“Non siamo in Crimea!”. Gli esuli del 1917 difendono la chiesa ortodossa di Nizza

La guerra legale del Cremlino per le proprietà religiose all’estero e uno scontro storico, politico e religioso

Se la disputa sia religiosa, politica, storica o se riguardi più che altro questioni di proprietà, è ancora da chiarire. I confini non sono ben delineati, ma i fedeli della chiesa di San Nicola e Sant’Alessandra a Nizza non vogliono che l’edificio diventi di proprietà dello stato russo e accusano il Cremlino di aver iniziato una campagna dai toni aggressivi per rivendicare le chiese costruite all’estero prima della rivoluzione.

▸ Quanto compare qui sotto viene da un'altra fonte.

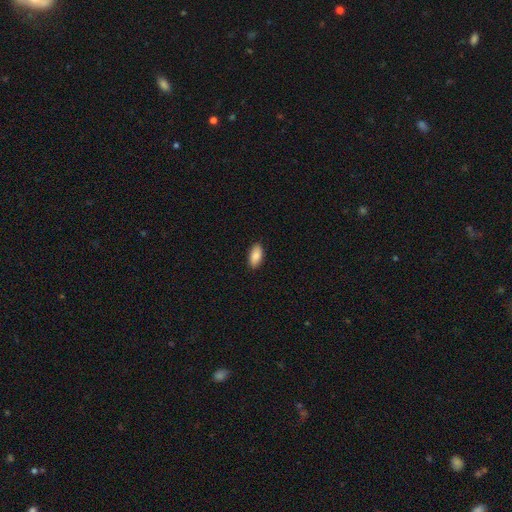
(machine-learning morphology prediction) Overall: smooth (88%). How rounded: in between (92%). Merging: none (89%).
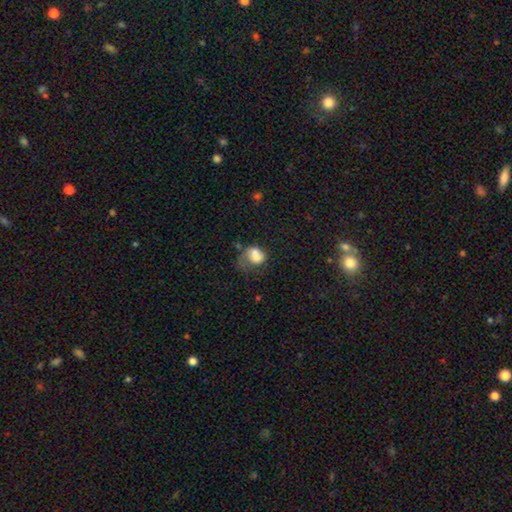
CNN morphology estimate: This appears to be a smooth galaxy with no disk features (67%) that is in between round and cigar-shaped (56%). Merging: major disturbance (40%).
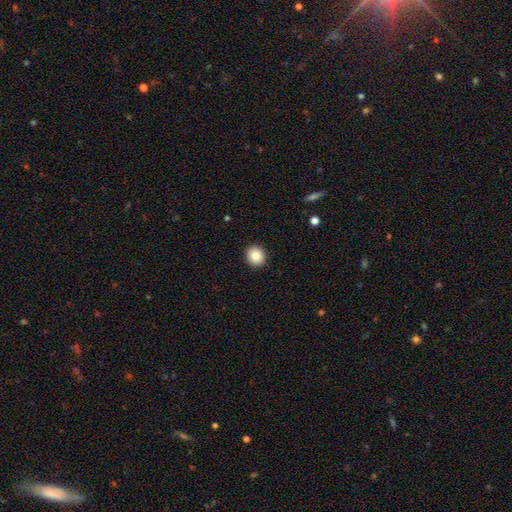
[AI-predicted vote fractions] Morphology: type=smooth (85%); roundness=round (83%); merging=none (92%).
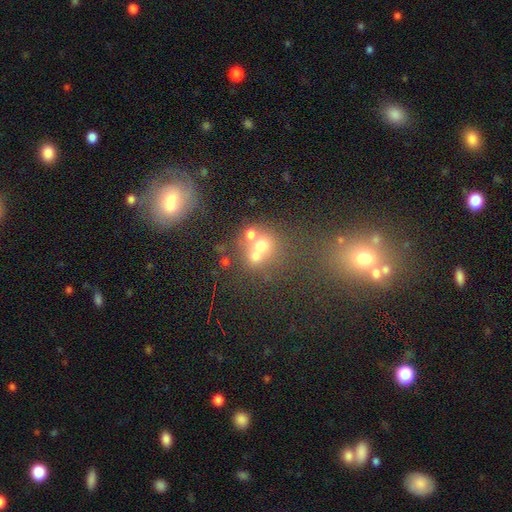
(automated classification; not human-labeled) Morphology: type=smooth (55%); roundness=round (76%); merging=merger (48%).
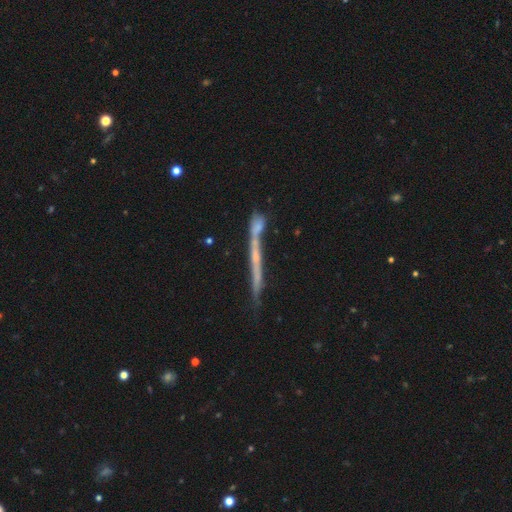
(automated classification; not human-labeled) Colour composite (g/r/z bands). It shows a featured or disk galaxy (65%) viewed edge-on (92%) with no central bulge (71%). Merging: none (59%).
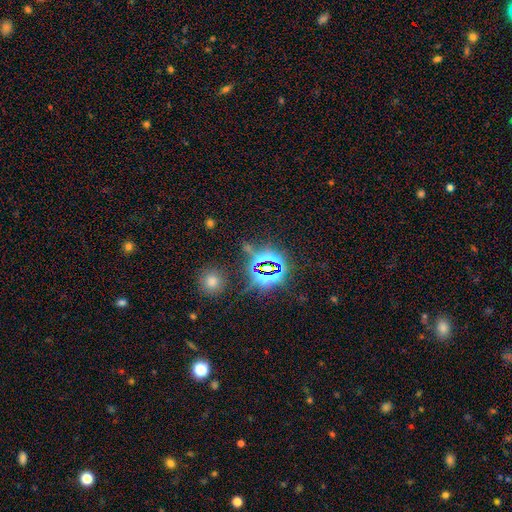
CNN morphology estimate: Overall: star or artifact (74%).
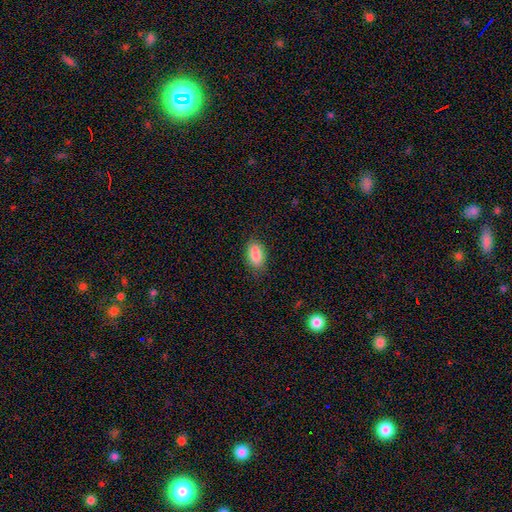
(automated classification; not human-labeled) A smooth galaxy with no disk features (84%) that is in between round and cigar-shaped (90%). Merging: none (77%).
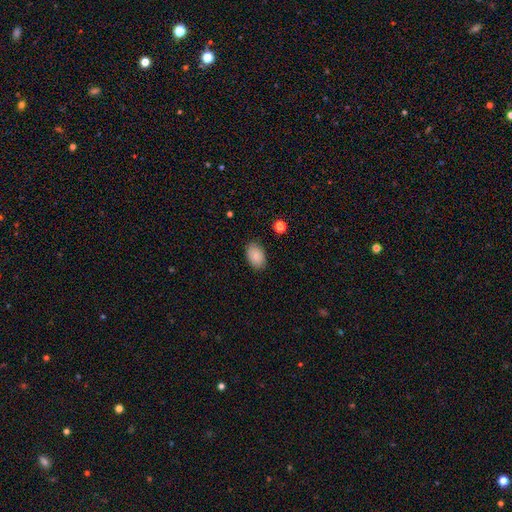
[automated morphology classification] This is clearly a smooth galaxy (87%). How rounded: clearly in between (90%). Merging: clearly none (87%).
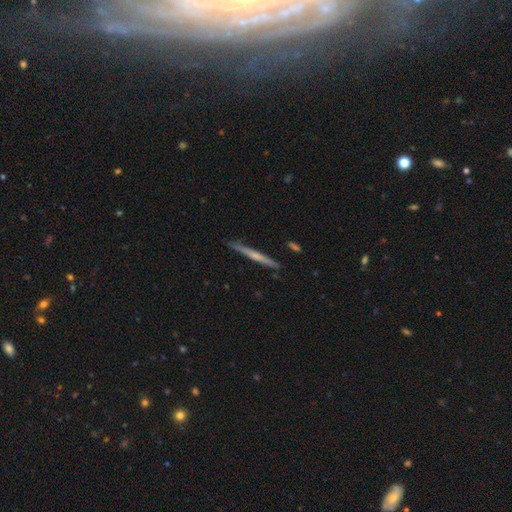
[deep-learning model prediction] smooth_or_featured: featured or disk (p=0.56) [alt: smooth p=0.38]
disk_edge_on: yes (p=0.97) [alt: no p=0.03]
edge_on_bulge: none (p=0.59) [alt: rounded p=0.33]
merging: none (p=0.88) [alt: minor disturbance p=0.09]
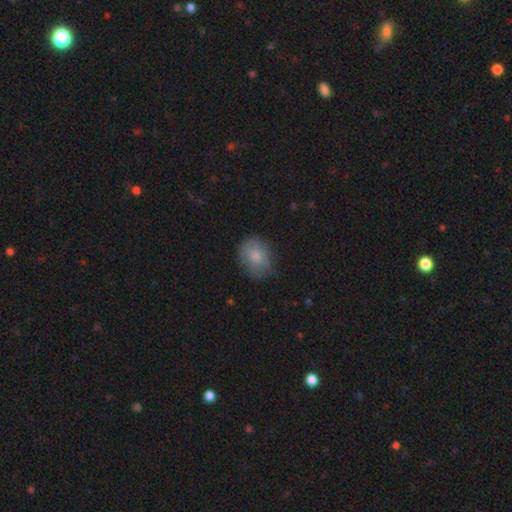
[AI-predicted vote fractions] Overall: smooth (78%). How rounded: round (51%; in between 48%). Merging: none (69%).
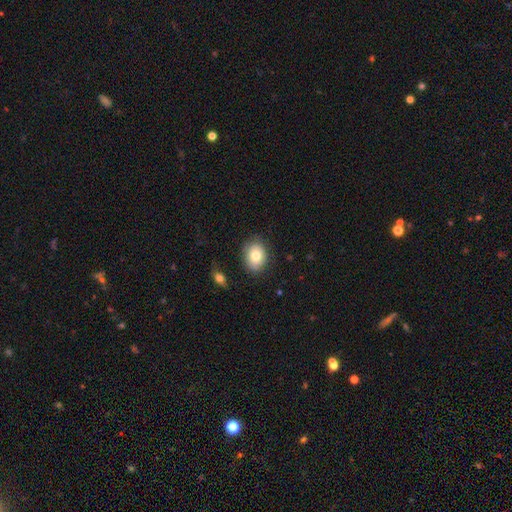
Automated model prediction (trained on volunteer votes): Overall: smooth (77%). How rounded: in between (59%; round 40%). Merging: none (82%).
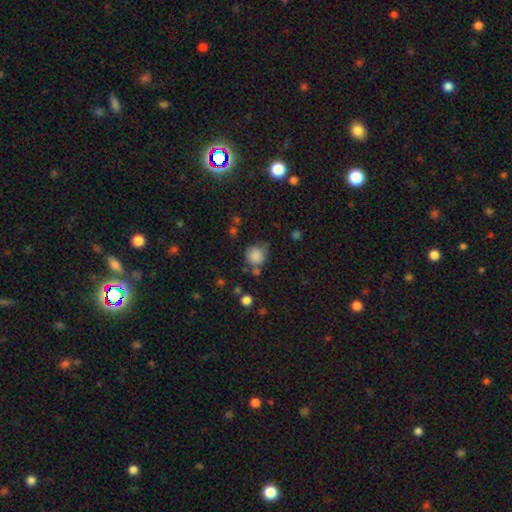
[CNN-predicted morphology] Smooth or featured?
  - smooth: 84% *
  - star or artifact: 10%
  - featured or disk: 6%
How rounded?
  - round: 85% *
  - in between: 14%
  - cigar-shaped: 1%
Merging?
  - none: 55% *
  - minor disturbance: 27%
  - major disturbance: 9%
  - merger: 9%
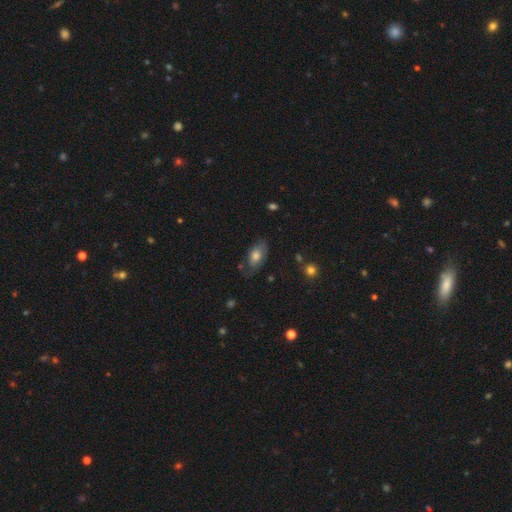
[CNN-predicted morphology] Smooth or featured: smooth — 69% (featured or disk — 23%)
How rounded: in between — 91% (round — 6%)
Merging: none — 63% (minor disturbance — 26%)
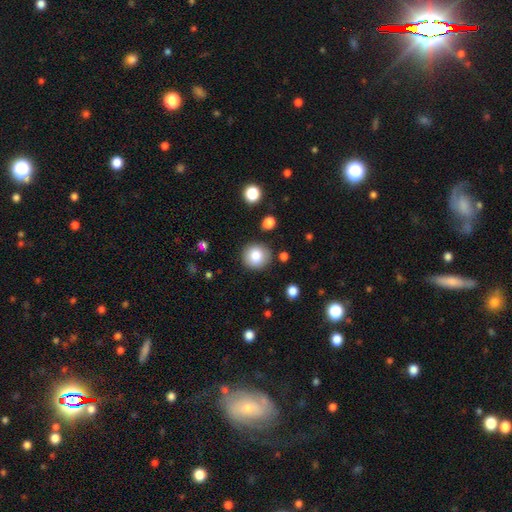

E a Nizza c’è già un precedente. Nel 2014 la Russia aveva chiesto a un tribunale francese di togliere all’Associazione culturale ortodossa russa, la Acor, la proprietà della cattedrale di San Nicola;  il tribunale diede ragione a Mosca e la Acor, che per anni si era occupata della cattedrale, non vuole che la storia si ripeta ancora. Le chiese di Nizza, dopo la rivoluzione bolscevica, erano diventate il punto d’incontro di tanti emigrati che  fuggiti dalla Russia non più zarista, persone che non erano d’accordo con la nuova ideologia comunista e che per anni hanno cercato di mantenere le loro tradizioni di una patria ormai scomparsa. Con la caduta dell’Unione sovietica e il progressivo interesse da parte del Cremlino, cresciuto soprattutto dall’arrivo di Vladimir Putin, nei confronti della religione e della chiesa russa, Mosca ha cominciato a reclamare la proprietà di tutti gli edifici curati per anni dalla diaspora. San Nicola e Sant’Alessandra è stata la prima chiesa ortodossa russa in Europa, prima ancora della cattedrale, che fu invece costruita proprio perché nel sud della Francia la comunità russa stava aumentando.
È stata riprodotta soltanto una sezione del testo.